#### [Scene geometry reasoning data]
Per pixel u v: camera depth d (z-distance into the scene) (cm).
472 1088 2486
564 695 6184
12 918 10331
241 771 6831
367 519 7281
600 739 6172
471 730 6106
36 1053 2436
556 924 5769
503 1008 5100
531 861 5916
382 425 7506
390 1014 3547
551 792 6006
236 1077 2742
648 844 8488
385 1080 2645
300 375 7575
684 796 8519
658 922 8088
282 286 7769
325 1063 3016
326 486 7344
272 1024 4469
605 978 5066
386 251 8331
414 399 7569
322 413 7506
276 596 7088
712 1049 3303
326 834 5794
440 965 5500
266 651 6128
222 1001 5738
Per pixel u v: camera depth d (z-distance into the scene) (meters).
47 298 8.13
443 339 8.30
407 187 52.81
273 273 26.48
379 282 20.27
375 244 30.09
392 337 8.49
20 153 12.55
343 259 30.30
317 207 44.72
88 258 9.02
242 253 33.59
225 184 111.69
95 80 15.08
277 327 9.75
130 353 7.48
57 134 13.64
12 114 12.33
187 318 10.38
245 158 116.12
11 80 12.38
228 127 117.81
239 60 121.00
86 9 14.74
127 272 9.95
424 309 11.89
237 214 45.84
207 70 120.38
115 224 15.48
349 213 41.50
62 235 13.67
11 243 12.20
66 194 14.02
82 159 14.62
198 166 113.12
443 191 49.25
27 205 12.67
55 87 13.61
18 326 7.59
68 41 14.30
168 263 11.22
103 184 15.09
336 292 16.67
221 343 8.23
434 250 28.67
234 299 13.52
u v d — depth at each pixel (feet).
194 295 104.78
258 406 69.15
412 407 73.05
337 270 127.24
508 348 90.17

#### [WHAT IS NEEDED]
The line with "349 213 41.50" marks the end; reproduce exactly every line from the start of the entries up to it, that line included.

#### [PROBLEM SOLUTION]
Per pixel u v: camera depth d (z-distance into the scene) (cm).
472 1088 2486
564 695 6184
12 918 10331
241 771 6831
367 519 7281
600 739 6172
471 730 6106
36 1053 2436
556 924 5769
503 1008 5100
531 861 5916
382 425 7506
390 1014 3547
551 792 6006
236 1077 2742
648 844 8488
385 1080 2645
300 375 7575
684 796 8519
658 922 8088
282 286 7769
325 1063 3016
326 486 7344
272 1024 4469
605 978 5066
386 251 8331
414 399 7569
322 413 7506
276 596 7088
712 1049 3303
326 834 5794
440 965 5500
266 651 6128
222 1001 5738
Per pixel u v: camera depth d (z-distance into the scene) (meters).
47 298 8.13
443 339 8.30
407 187 52.81
273 273 26.48
379 282 20.27
375 244 30.09
392 337 8.49
20 153 12.55
343 259 30.30
317 207 44.72
88 258 9.02
242 253 33.59
225 184 111.69
95 80 15.08
277 327 9.75
130 353 7.48
57 134 13.64
12 114 12.33
187 318 10.38
245 158 116.12
11 80 12.38
228 127 117.81
239 60 121.00
86 9 14.74
127 272 9.95
424 309 11.89
237 214 45.84
207 70 120.38
115 224 15.48
349 213 41.50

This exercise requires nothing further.